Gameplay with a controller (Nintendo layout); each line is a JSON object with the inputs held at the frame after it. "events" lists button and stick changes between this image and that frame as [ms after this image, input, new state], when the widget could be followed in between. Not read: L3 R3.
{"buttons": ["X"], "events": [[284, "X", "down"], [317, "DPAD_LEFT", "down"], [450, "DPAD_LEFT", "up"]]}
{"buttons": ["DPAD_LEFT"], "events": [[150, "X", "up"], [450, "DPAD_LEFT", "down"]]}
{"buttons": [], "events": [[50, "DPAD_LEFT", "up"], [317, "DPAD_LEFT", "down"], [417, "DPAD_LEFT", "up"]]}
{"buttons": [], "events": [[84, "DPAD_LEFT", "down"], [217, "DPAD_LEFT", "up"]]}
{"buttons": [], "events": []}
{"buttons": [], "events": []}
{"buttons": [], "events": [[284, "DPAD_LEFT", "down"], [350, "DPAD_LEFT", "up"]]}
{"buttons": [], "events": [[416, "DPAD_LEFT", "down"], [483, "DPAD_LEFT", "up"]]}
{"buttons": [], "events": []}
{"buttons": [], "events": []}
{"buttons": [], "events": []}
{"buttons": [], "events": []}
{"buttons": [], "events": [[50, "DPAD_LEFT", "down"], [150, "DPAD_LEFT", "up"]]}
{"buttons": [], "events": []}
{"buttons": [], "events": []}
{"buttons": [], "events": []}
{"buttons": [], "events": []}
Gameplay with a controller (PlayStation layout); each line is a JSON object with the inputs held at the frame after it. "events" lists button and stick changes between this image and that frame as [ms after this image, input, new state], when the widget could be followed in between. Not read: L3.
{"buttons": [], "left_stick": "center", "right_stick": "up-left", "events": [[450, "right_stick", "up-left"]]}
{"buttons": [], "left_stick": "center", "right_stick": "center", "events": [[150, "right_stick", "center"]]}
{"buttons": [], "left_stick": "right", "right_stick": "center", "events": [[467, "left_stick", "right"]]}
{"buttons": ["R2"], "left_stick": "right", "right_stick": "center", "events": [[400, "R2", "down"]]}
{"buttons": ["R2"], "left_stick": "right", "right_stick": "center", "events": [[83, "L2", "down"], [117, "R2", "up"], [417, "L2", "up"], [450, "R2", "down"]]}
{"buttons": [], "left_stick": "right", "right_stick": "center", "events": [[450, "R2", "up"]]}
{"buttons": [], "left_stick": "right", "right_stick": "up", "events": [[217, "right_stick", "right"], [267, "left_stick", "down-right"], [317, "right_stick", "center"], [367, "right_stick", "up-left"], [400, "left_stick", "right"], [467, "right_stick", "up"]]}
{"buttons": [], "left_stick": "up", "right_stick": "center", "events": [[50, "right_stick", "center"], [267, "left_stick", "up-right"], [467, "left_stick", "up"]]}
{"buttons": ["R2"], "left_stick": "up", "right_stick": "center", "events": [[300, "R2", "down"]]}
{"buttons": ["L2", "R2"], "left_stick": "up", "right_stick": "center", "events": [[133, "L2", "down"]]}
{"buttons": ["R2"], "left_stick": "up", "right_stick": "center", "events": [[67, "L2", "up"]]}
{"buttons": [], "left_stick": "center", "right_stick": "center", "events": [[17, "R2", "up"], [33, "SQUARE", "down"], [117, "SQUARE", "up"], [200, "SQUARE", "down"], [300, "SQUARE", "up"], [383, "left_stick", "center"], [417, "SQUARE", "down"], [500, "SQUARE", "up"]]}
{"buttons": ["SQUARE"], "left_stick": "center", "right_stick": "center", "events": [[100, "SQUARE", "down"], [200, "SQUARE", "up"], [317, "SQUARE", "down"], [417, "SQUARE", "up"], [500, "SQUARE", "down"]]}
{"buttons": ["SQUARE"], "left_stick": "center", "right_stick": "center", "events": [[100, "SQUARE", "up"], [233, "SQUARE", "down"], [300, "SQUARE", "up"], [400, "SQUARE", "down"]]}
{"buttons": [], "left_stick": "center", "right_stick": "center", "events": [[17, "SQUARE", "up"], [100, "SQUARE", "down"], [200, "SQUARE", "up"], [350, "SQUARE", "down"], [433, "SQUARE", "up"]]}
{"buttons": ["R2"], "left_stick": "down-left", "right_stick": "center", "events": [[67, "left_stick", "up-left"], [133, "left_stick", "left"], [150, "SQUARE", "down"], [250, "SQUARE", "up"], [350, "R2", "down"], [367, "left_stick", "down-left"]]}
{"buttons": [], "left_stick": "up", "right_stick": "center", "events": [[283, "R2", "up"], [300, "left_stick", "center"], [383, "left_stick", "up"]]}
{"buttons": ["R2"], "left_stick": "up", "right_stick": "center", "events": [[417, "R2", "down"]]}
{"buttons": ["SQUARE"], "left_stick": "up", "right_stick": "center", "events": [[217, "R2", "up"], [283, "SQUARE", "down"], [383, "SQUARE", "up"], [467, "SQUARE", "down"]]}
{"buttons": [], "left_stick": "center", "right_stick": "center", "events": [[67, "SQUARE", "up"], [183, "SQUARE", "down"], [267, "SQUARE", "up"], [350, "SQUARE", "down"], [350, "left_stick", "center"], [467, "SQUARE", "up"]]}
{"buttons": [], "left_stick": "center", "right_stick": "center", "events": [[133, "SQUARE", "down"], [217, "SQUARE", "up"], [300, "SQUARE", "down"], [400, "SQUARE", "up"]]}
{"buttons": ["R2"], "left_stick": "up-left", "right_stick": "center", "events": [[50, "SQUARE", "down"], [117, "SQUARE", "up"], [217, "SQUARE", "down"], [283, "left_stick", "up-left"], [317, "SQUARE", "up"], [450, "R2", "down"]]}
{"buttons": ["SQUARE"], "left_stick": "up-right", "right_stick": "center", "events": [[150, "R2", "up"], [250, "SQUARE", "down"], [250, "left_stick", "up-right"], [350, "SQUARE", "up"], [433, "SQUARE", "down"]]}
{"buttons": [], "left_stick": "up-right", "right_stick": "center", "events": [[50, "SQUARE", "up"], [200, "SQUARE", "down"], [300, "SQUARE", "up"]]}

------------------------

Exercise details. All lines of the material that contain the string "between" are to be copied.

Solution to the problem.
Gameplay with a controller (Nintendo layout); each line is a JSON object with the inputs held at the frame after it. "events" lists button and stick changes between this image and that frame as [ms after this image, input, new state], when the widget could be followed in between. Not read: L3 R3.
Gameplay with a controller (PlayStation layout); each line is a JSON object with the inputs held at the frame after it. "events" lists button and stick changes between this image and that frame as [ms after this image, input, new state], when the widget could be followed in between. Not read: L3.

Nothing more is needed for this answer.